***** Information given
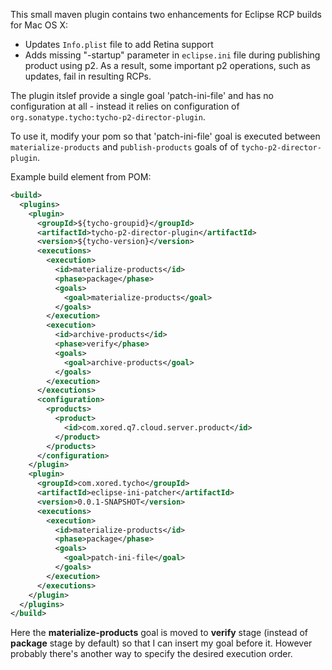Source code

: This small maven plugin contains two enhancements for Eclipse RCP builds for Mac OS X:
- Updates =Info.plist= file to add Retina support
- Adds missing "-startup" parameter in =eclipse.ini= file during publishing product using p2. As a result, some important p2 operations, such as updates, fail in resulting RCPs.

The plugin itslef provide a single goal 'patch-ini-file' and has no configuration at all - instead it relies on configuration of =org.sonatype.tycho:tycho-p2-director-plugin=.

To use it, modify your pom so that 'patch-ini-file' goal is executed between =materialize-products= and =publish-products= goals of of =tycho-p2-director-plugin=.

Example build element from POM:

#+BEGIN_SRC xml
  <build>
    <plugins>
      <plugin>
        <groupId>${tycho-groupid}</groupId>
        <artifactId>tycho-p2-director-plugin</artifactId>
        <version>${tycho-version}</version>
        <executions>
          <execution>
            <id>materialize-products</id>
            <phase>package</phase>
            <goals>
              <goal>materialize-products</goal>
            </goals>
          </execution>
          <execution>
            <id>archive-products</id>
            <phase>verify</phase>
            <goals>
              <goal>archive-products</goal>
            </goals>
          </execution>
        </executions>
        <configuration>
          <products>
            <product>
              <id>com.xored.q7.cloud.server.product</id>
            </product>
          </products>
        </configuration>
      </plugin>
      <plugin>
        <groupId>com.xored.tycho</groupId>
        <artifactId>eclipse-ini-patcher</artifactId>
        <version>0.0.1-SNAPSHOT</version>
        <executions>
          <execution>
            <id>materialize-products</id>
            <phase>package</phase>
            <goals>
              <goal>patch-ini-file</goal>
            </goals>
          </execution>
        </executions>
      </plugin>
    </plugins>
  </build>
#+END_SRC
Here the *materialize-products* goal is moved to *verify* stage (instead of *package* stage by default) so that I can insert my goal before it. However probably there's another way to specify the desired execution order.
**********
# Task prompt
Copy out each line of the data in which the word "groupId" appears.

# Expected answer
        <groupId>${tycho-groupid}</groupId>
        <groupId>com.xored.tycho</groupId>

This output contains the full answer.